# Average Cost Per Print: Plastisol vs. Water-Based Inks



## Cheesyphily (Jun 15, 2010)

Hi,

Long time reader, first time poster. This forum is a great resource and I hope to make some contributions down the road once I gain some experience. As a start-up needing to order my inks I am currently debating whether or not to just start off with water-based inks. I understand that WB produce a higher quality end product. 

My question is... how much would it cost to print the same color, of the same design using plastisol vs. water-based inks?? Also I see that purchasing the same volume of each ink i.e. 1 gallon is not TOO much of a price difference however, I also know that you cannot get as many prints out of a gallon of wb vs. a gallon of plastisol. 

Appreciate any feedback you guys can offer.
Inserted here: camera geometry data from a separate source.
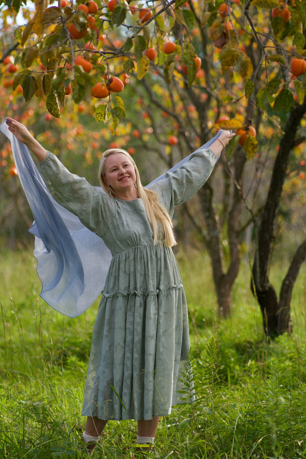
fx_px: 1619
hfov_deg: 10.8
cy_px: 230
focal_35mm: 127
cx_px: 153
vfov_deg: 16.1
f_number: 2.2
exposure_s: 1/800
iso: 100
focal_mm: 85
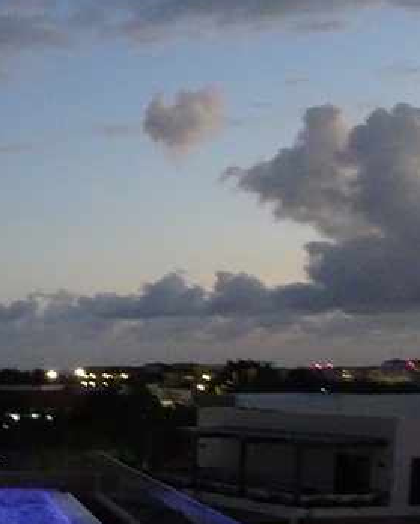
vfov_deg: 25.7
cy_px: 525
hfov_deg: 17.7
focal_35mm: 70
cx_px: -329
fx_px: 1086
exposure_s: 1/6
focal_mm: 4.1
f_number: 3.5
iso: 800
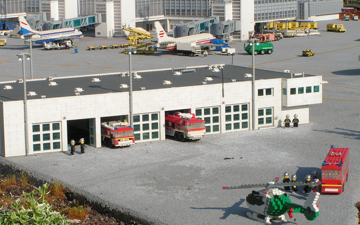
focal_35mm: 108
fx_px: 1059
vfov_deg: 12.1
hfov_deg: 19.3
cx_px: 173
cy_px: 125
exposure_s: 1/400
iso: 50
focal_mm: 14.8
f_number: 6.3
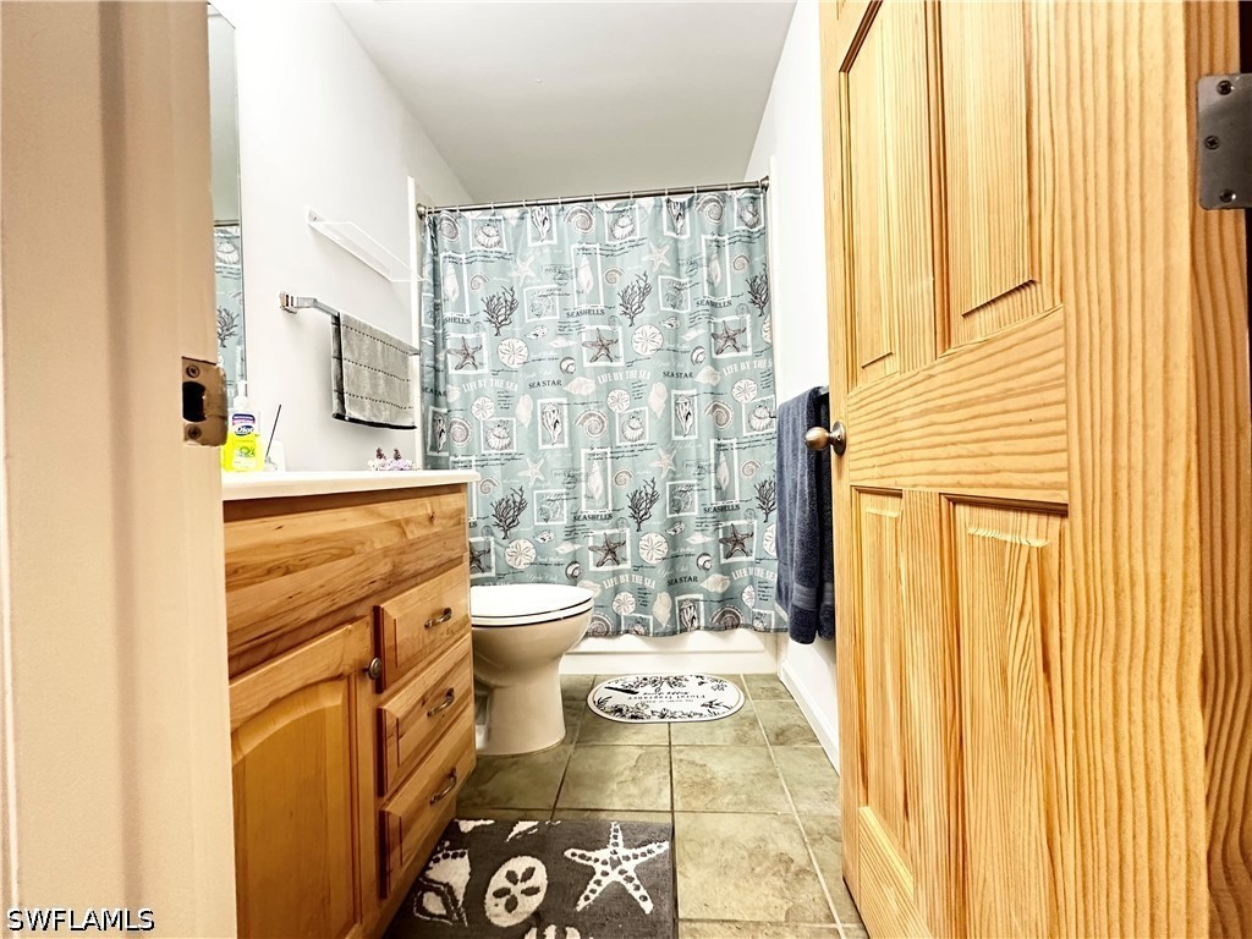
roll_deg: +1.0
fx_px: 506
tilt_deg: -0.3
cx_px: 626
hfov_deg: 102.1
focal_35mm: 14
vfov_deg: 85.7
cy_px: 470
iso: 640
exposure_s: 1/60
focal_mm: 2.22
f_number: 2.2
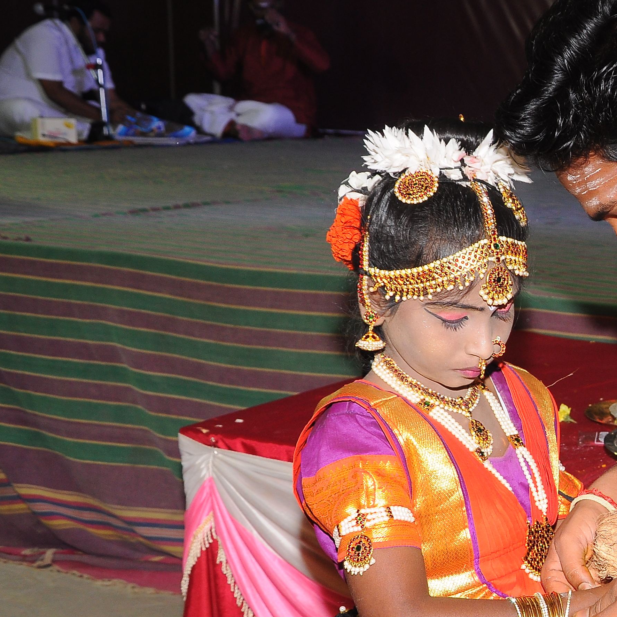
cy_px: 383
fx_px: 1553
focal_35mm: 77
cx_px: 740
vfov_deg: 22.4
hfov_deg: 20.9
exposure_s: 1/125
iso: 400
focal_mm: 25
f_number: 8
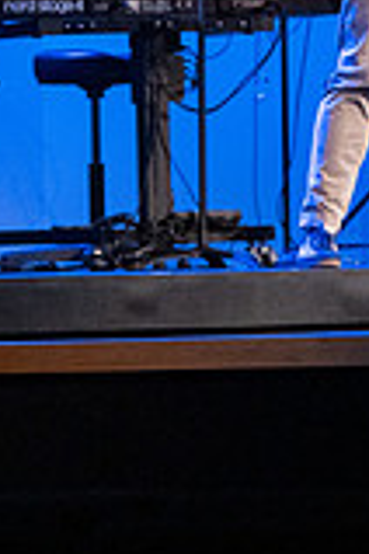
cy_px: -87
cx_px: 439
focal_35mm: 833
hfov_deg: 1.7
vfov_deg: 2.5
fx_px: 12806
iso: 5000
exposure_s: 1/300
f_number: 4
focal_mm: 196
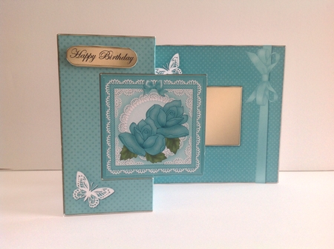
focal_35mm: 35
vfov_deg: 40.6
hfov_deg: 52.7
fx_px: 337
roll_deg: +0.5
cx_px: 167
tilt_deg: -8.9
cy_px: 124
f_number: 2.4
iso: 64
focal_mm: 4.28
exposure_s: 1/60
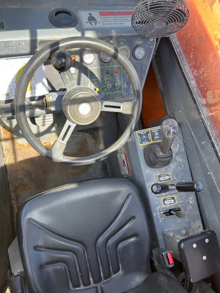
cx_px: 110
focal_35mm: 26
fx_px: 220
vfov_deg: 67.3
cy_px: 146
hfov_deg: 53.1
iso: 40
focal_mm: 5.1
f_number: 1.6
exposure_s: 1/202
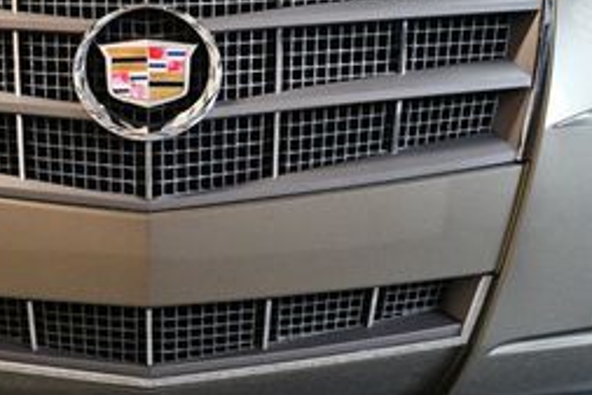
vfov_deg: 14.9
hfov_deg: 22.1
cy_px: 56
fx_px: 1497
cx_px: 124
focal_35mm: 91
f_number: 3.8
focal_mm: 24
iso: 1400
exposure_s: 1/125
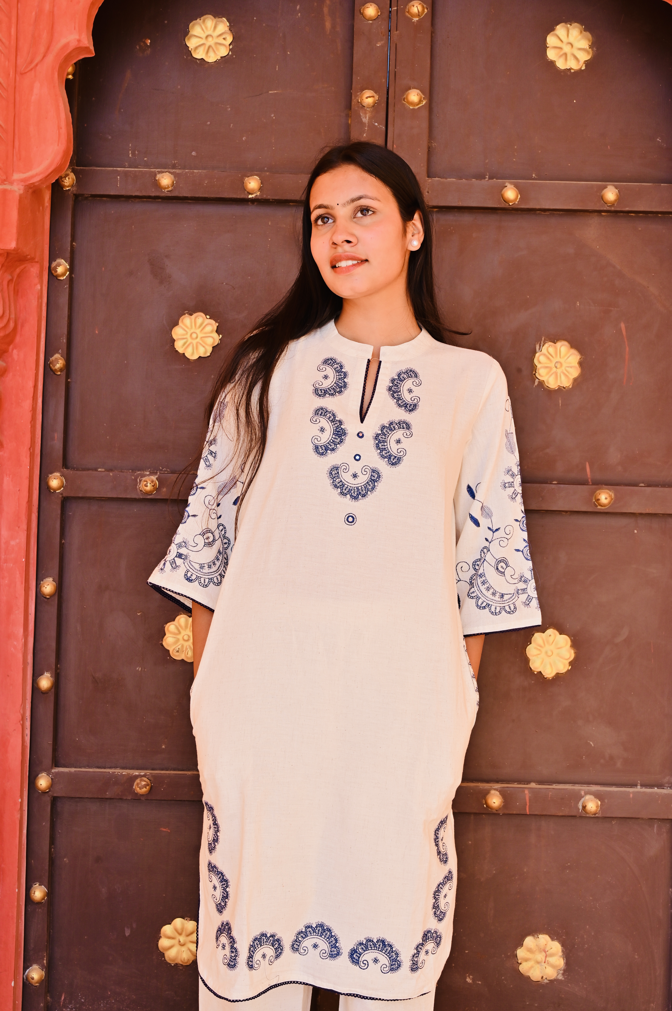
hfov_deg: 31.1
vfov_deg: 45.5
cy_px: 506
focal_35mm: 43
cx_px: 336
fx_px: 1206
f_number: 9
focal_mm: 43
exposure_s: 1/125
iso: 160
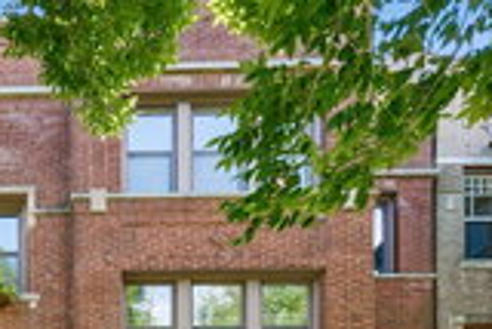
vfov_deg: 28.0
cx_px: -34
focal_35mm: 42
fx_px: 575
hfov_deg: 39.1
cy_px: 394
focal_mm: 14
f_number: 8
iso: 400
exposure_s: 1/100
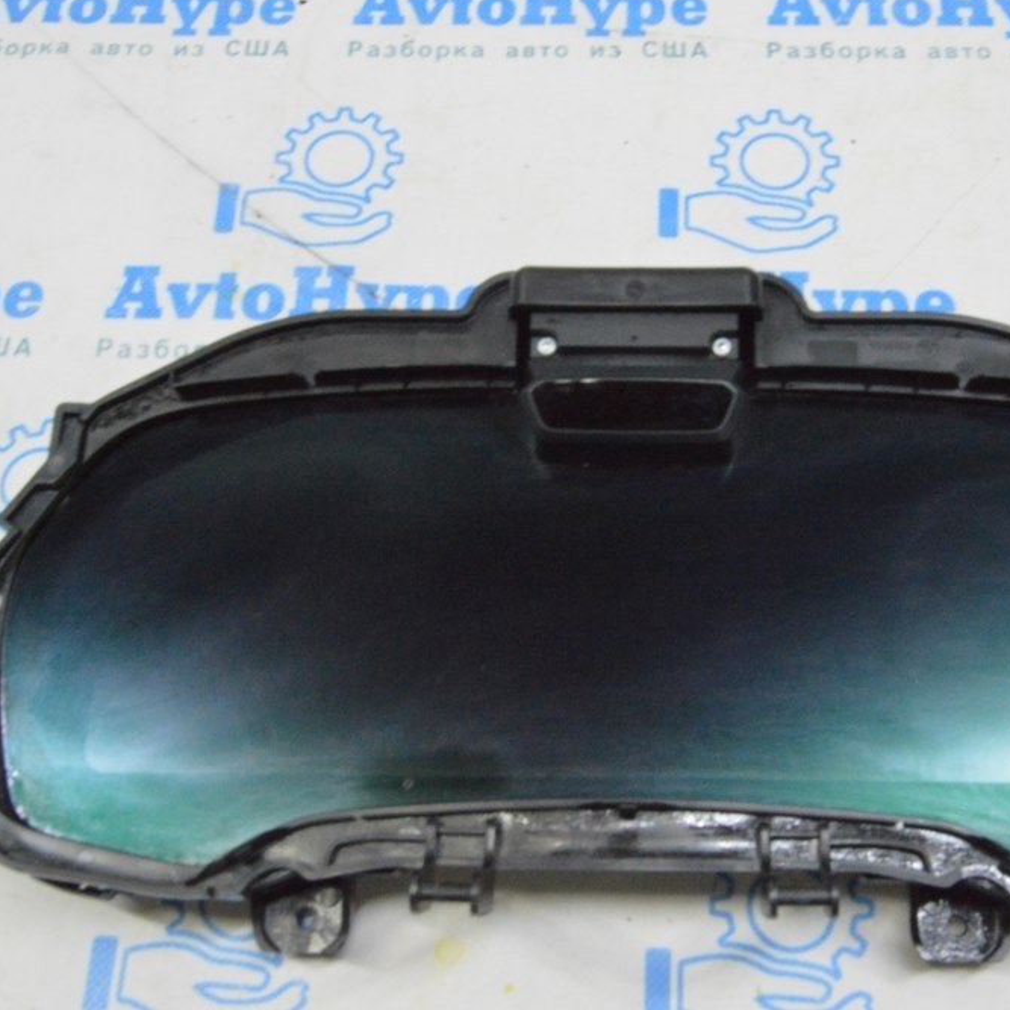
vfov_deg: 39.2
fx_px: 1419
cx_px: 628
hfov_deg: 38.9
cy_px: 496
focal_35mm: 43
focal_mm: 22
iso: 6400
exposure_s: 1/20
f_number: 20
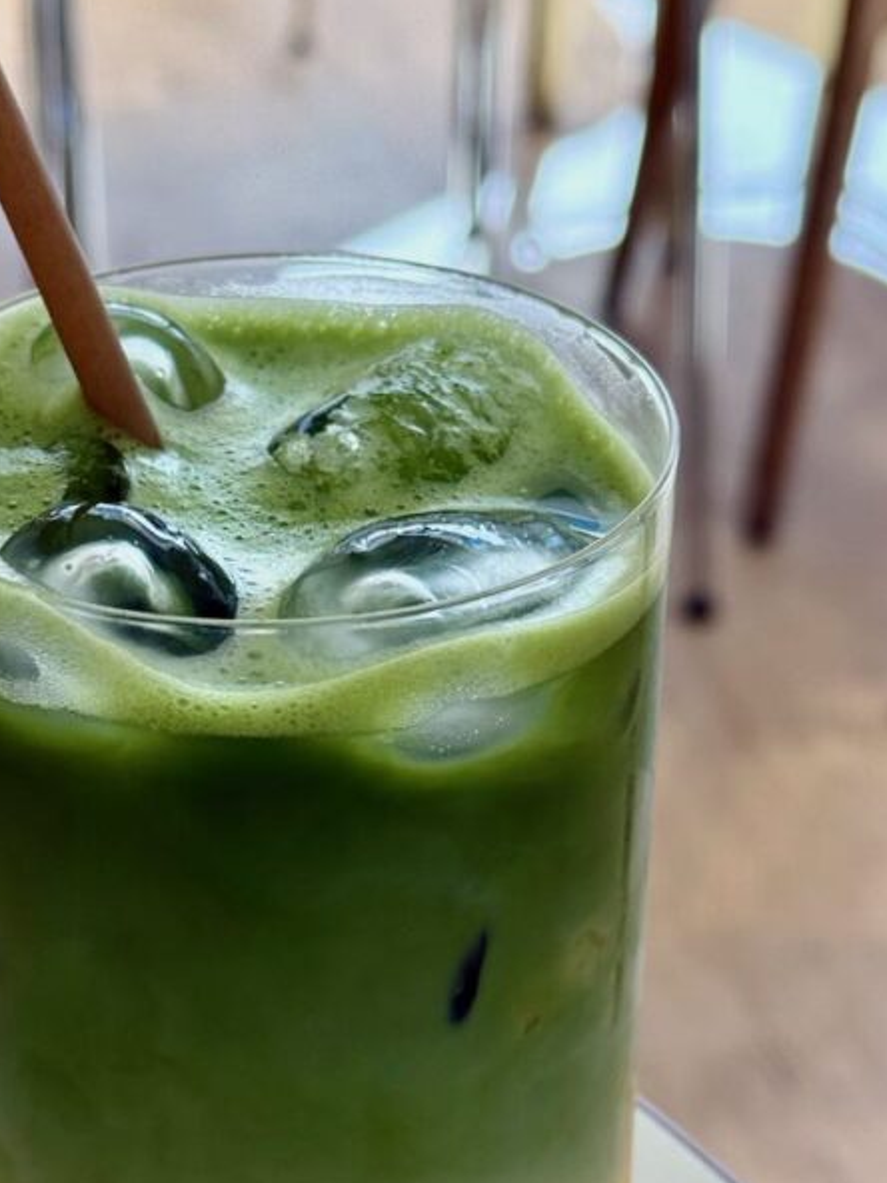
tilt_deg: -30.8
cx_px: 288
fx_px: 2836
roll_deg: +0.6
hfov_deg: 17.7
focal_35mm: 83
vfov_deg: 23.5
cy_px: 681
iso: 64
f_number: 1.78
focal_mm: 6.76
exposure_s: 1/386
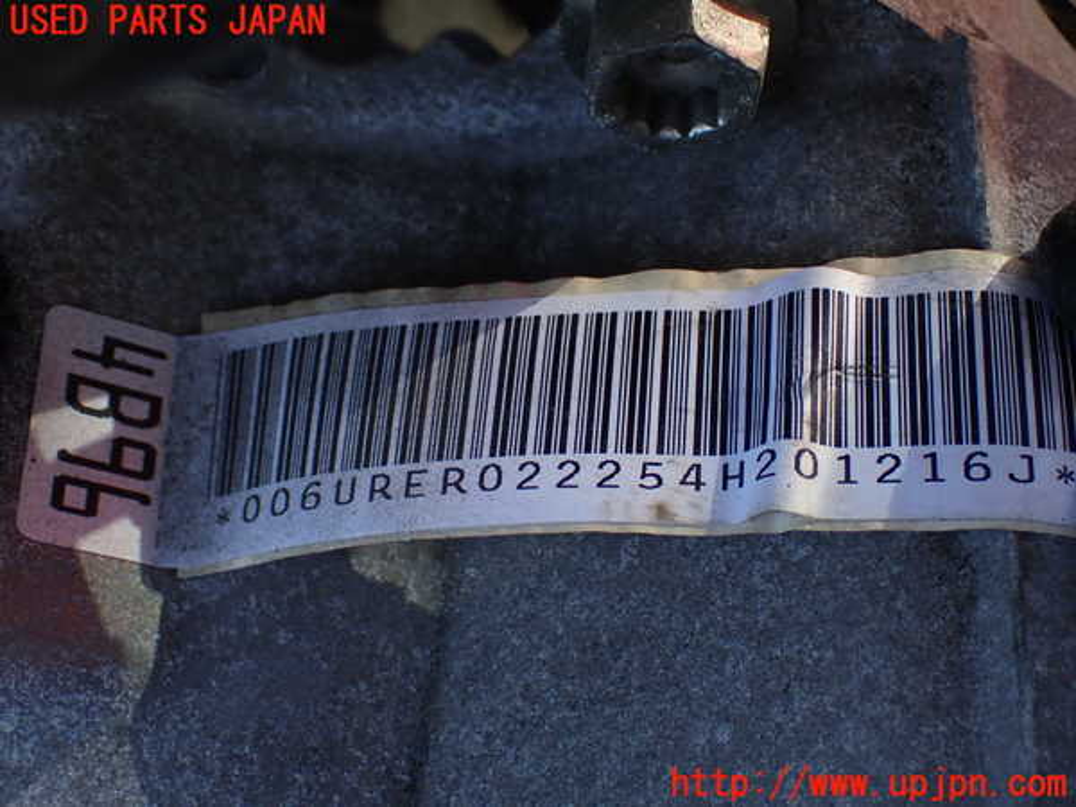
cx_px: 538
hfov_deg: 35.5
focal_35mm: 54
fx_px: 1679
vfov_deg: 27.0
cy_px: 404
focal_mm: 9.65
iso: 200
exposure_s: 1/200
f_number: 3.3
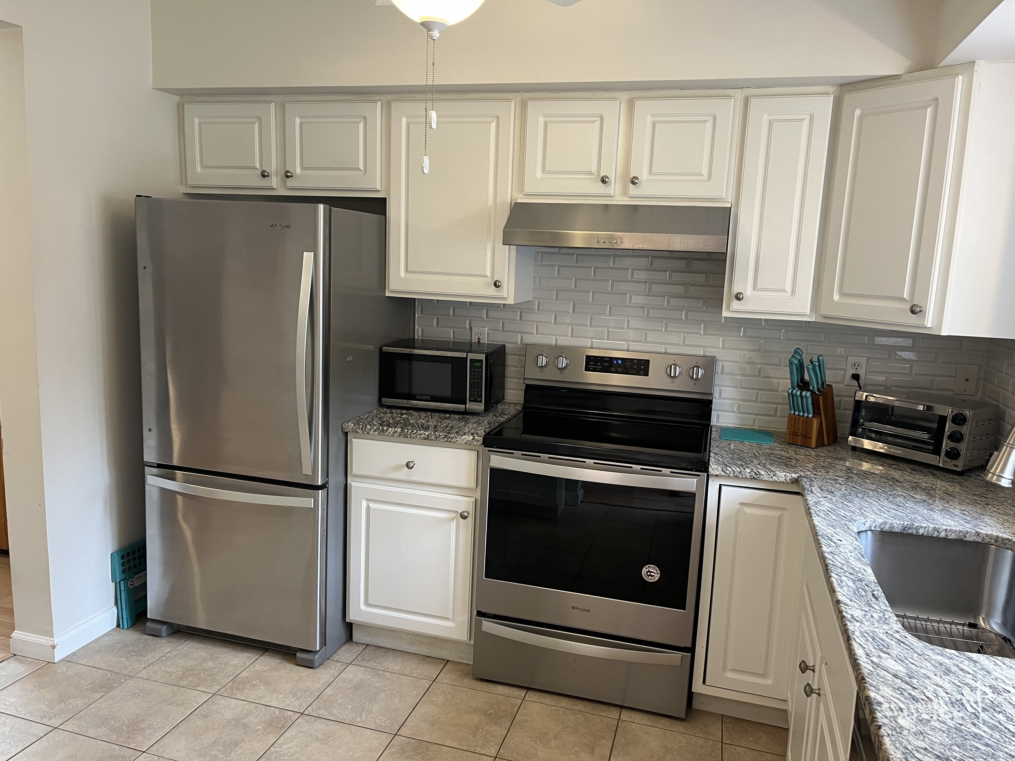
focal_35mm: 26
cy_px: 380
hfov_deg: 67.3
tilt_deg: -10.1
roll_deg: -2.4
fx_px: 762
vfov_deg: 53.1
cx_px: 508
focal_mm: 5.1
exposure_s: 1/60
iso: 100
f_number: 1.6
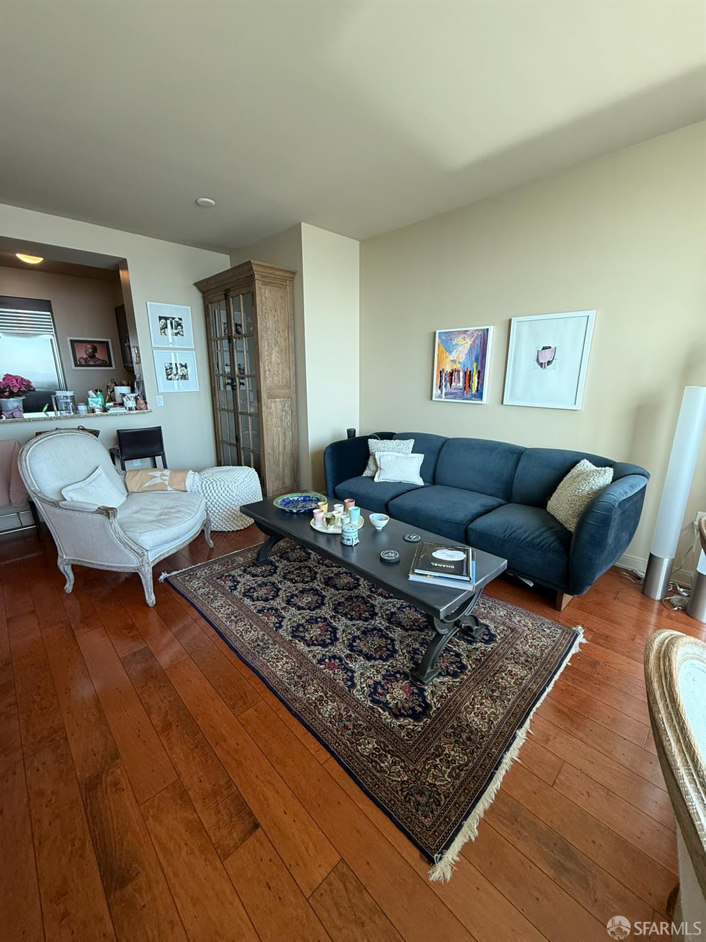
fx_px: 381
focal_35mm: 14
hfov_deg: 85.7
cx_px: 353
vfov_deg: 102.1
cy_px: 471
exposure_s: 1/99
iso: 200
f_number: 2.2
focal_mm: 2.22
Thanks!


----------



## Unik Ink (Nov 21, 2006)

I think that the difference is neglible. The only big difference that I see if the cost of high opacity waterbased inks such as Matsui HO or Permaset Supercover inks. They are usually $30-$50 more per gallon than normal waterbased inks. We buy Matsui Brite discharge base by 5 gallon buckets which comes out to $26 per gallon + shipping. If we are printing waterbased ink on light colors, we don't add the discharge powder to the base. If we are printing on dark garments, we add the powder to activate the discharge base. The only thing about discharge inks is there is alot of waste. The base only stays active for a certain amount of time, so if you mix up too much base, it usually gets thrown out if you aren't using that particular color in the next day or so.


----------